Mostly random stuff.
I expect that the camera-equipped smartphone is decimating the market for cameras that can only do what smartphone cameras can already do.
I also expect that it is decimating the market for that slightly-better cameras that people would have bought if it wasn't included "free" in the phone they already own.
I would be surprised if it is putting a big dent the $700+ market. Heck, with everyone carrying a camera around, there are probably some people who find they enjoy photography and want to upgrade to a DSLR that otherwise would not have.
Knowledge is how to play a game, intelligence is how to win, wisdom is knowing what game to play.
Really, the only thing my SLR does better than my phone is Optics, which makes distance & low-light photos possible. Taking a snap of what you had for lunch? My phone does that just as well as the SLR.
"There are people who do not love their fellow human being, and I _hate_ people like that!" - Tom Lehrer
Get me an affordable light field imaging camera and I might spend as much as I did on my phone. Otherwise, it's still just pictures and I dont see the point in carrying another device which doesn't offer significant advantages to what my phone provides.

▸ **Exercise data**
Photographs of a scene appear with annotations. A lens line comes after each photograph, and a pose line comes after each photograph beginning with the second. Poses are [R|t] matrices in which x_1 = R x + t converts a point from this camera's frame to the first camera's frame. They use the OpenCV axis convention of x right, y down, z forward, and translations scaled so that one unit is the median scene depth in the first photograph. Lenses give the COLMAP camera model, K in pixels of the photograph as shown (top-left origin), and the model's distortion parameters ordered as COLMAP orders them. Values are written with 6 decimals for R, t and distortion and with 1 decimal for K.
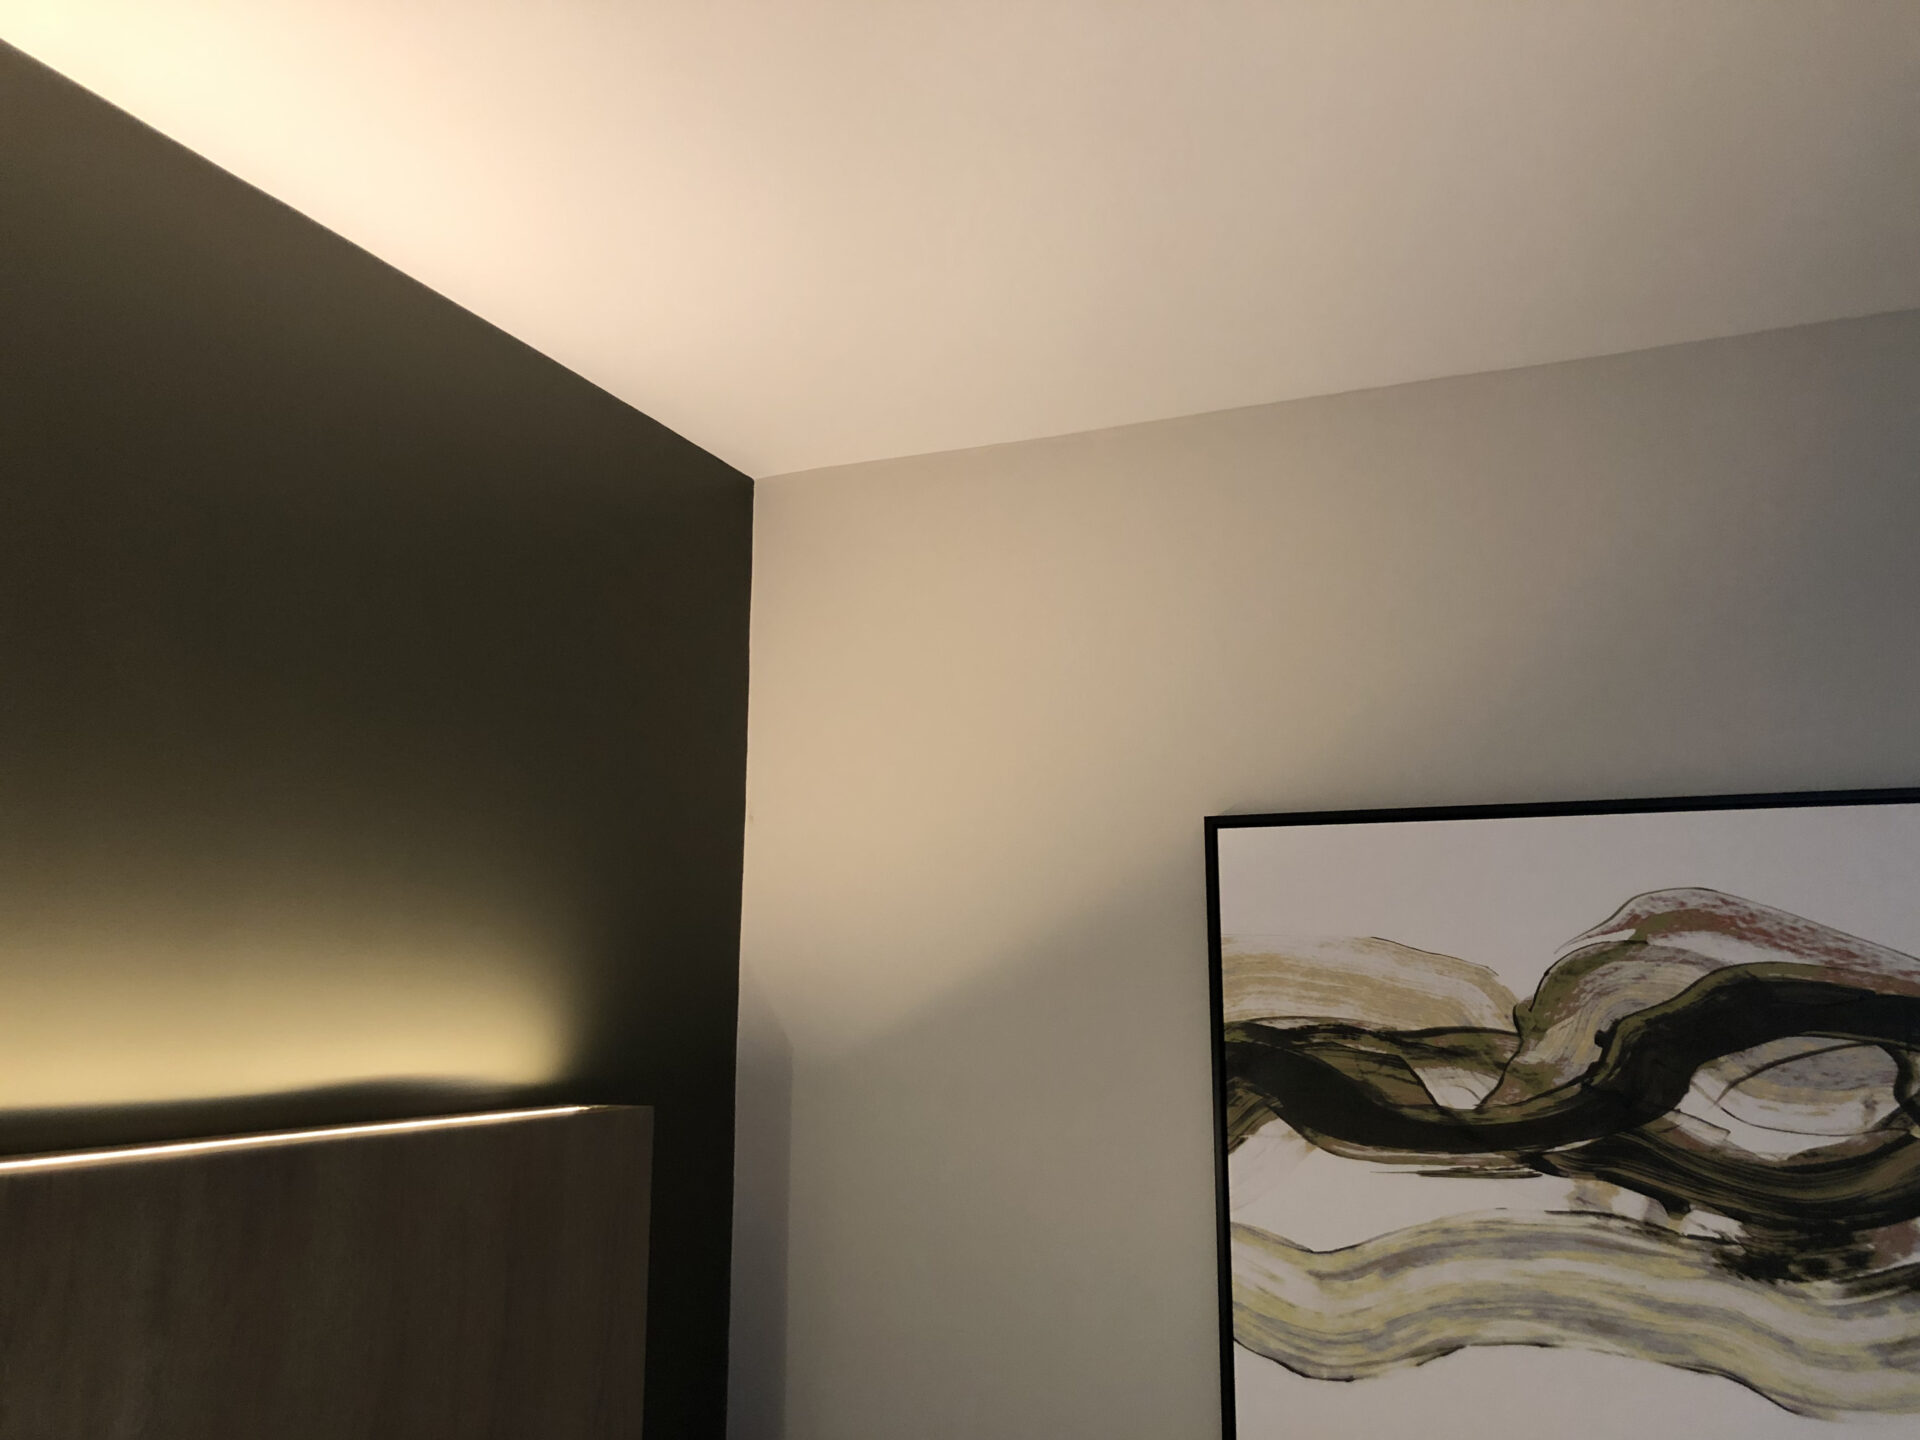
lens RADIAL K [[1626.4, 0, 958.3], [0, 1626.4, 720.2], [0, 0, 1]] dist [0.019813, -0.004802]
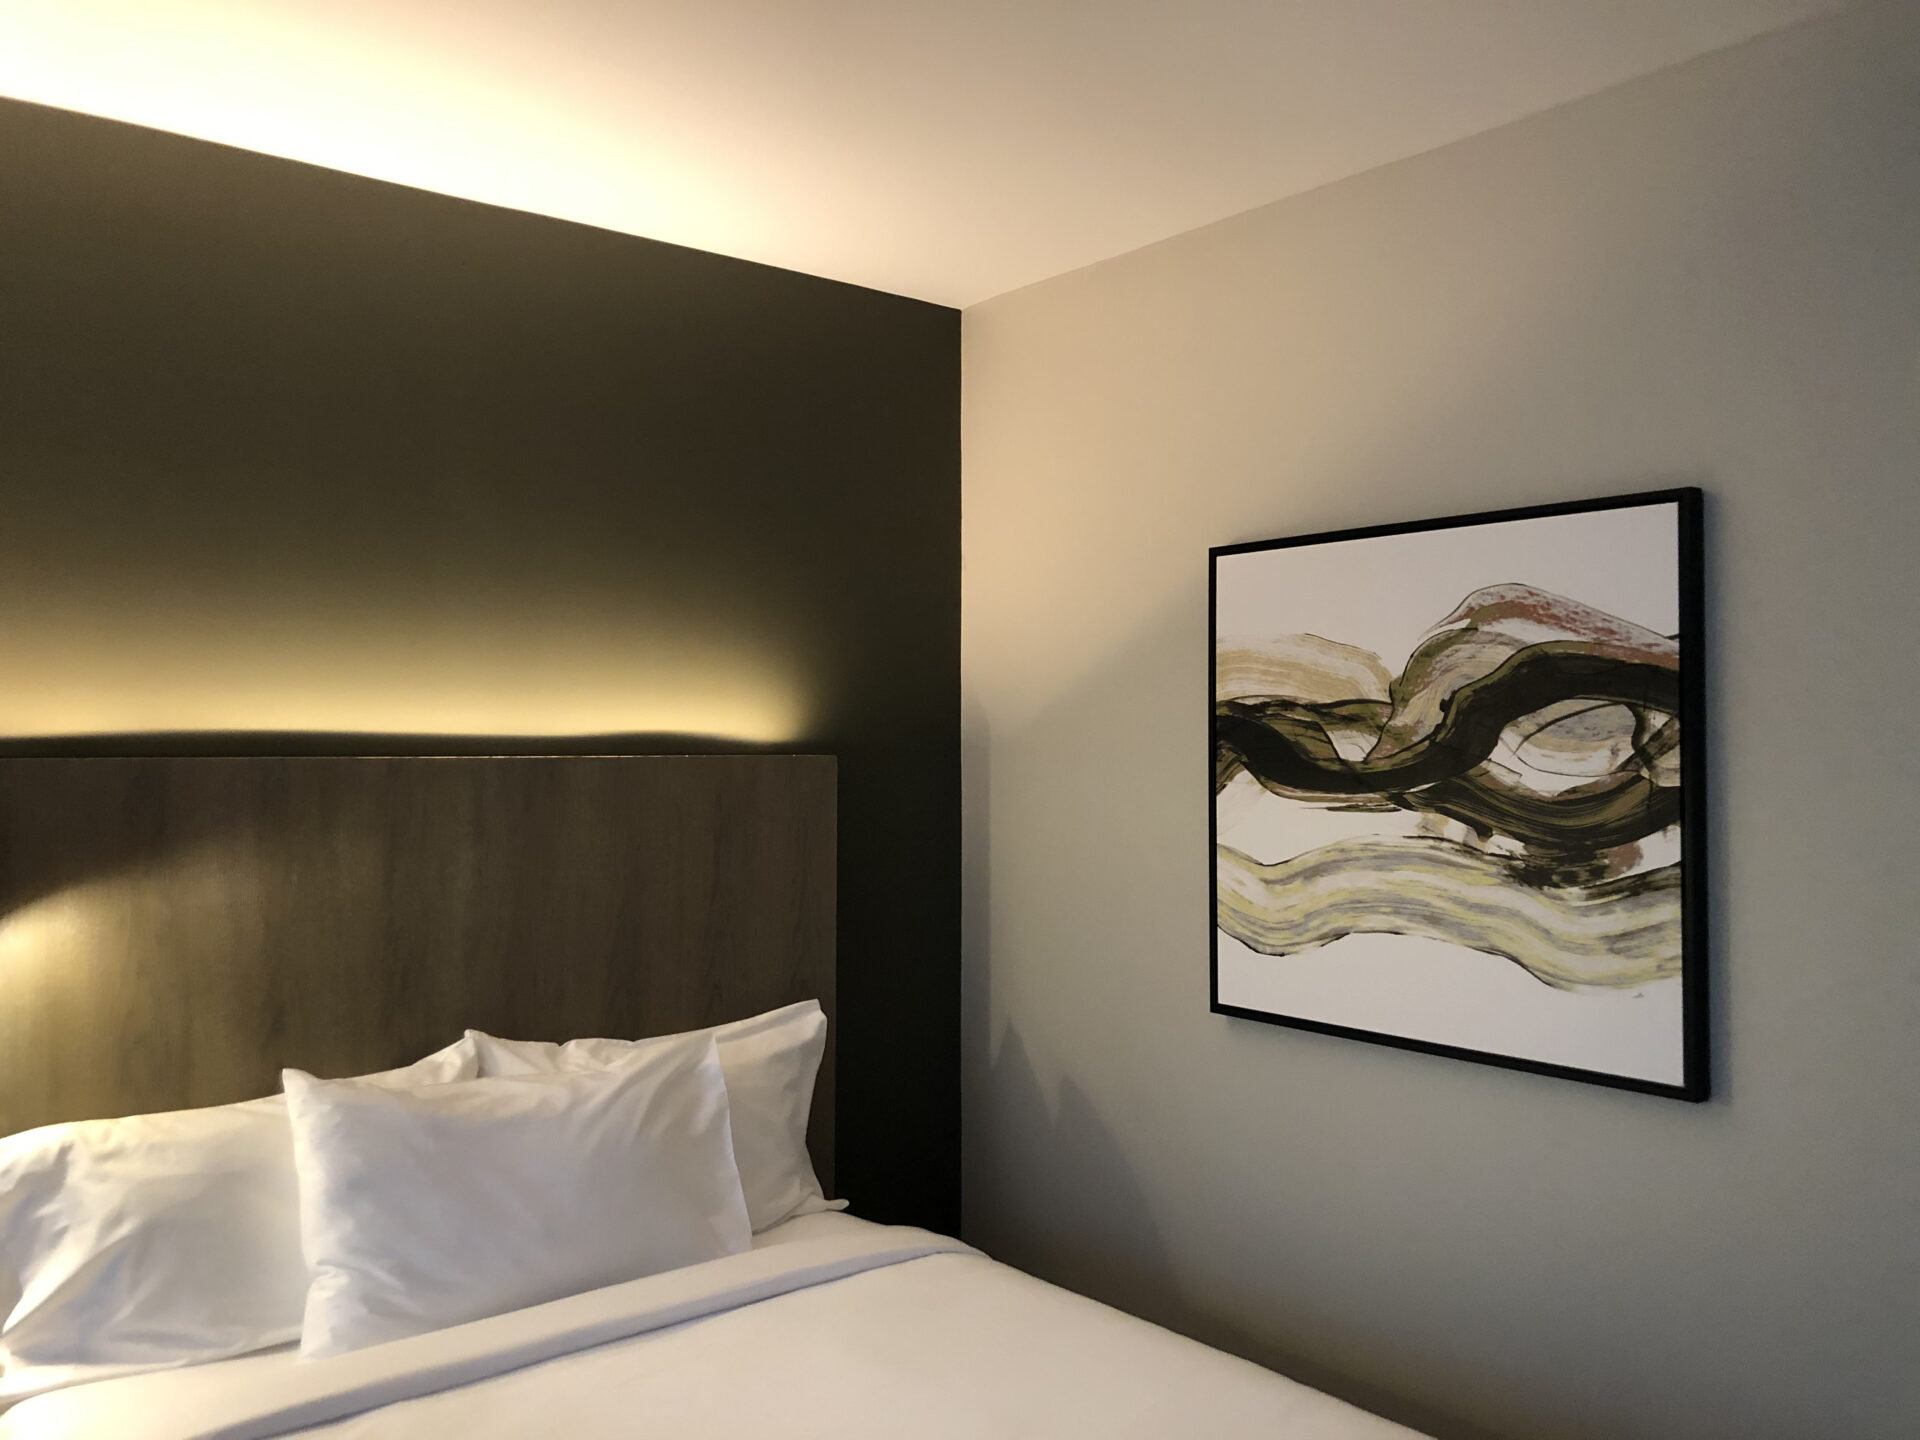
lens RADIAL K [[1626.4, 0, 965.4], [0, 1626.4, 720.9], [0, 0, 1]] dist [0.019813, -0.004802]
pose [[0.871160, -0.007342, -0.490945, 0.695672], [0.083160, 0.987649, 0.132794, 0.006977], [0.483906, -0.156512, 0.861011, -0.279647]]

▸ **Tasks to perform**
1: In the comments on smartphones and cameras, change "SLR" to "DSLR" throughout the part that opens with the words containing "Knowledge is how" and closes with "my phone provides.", and give that part again.
2: Write what comes next in the comments on smartphones and cameras, starting after their final sentence.

▸ **Answers**
1:
Knowledge is how to play a game, intelligence is how to win, wisdom is knowing what game to play.
Really, the only thing my DSLR does better than my phone is Optics, which makes distance & low-light photos possible. Taking a snap of what you had for lunch? My phone does that just as well as the DSLR.
"There are people who do not love their fellow human being, and I _hate_ people like that!" - Tom Lehrer
Get me an affordable light field imaging camera and I might spend as much as I did on my phone. Otherwise, it's still just pictures and I dont see the point in carrying another device which doesn't offer significant advantages to what my phone provides.

2:
Camera size has always been a big factor in photography. Smartphone cameras have that locked down solid. There's simply no competition to always having a decent small camera in your pocket all the time. The camera market has reverted back to only being for true hobbyists that want something better than what their phone gives them.
Most people don't understand photography. The amount of people who know what F numbers, exposure time, and ISO mean are insufficient to support a camera market. Most people just want to mash a button and get a picture. Phones give them that. They aren't going to make prints, they aren't going to adjust color and contrast after the fact. They'll probably just slap a filter on it and tweet it. You ever been to the zoo or an aquarium? How many people turn off the flash when taking a picture of something through glass? Not many...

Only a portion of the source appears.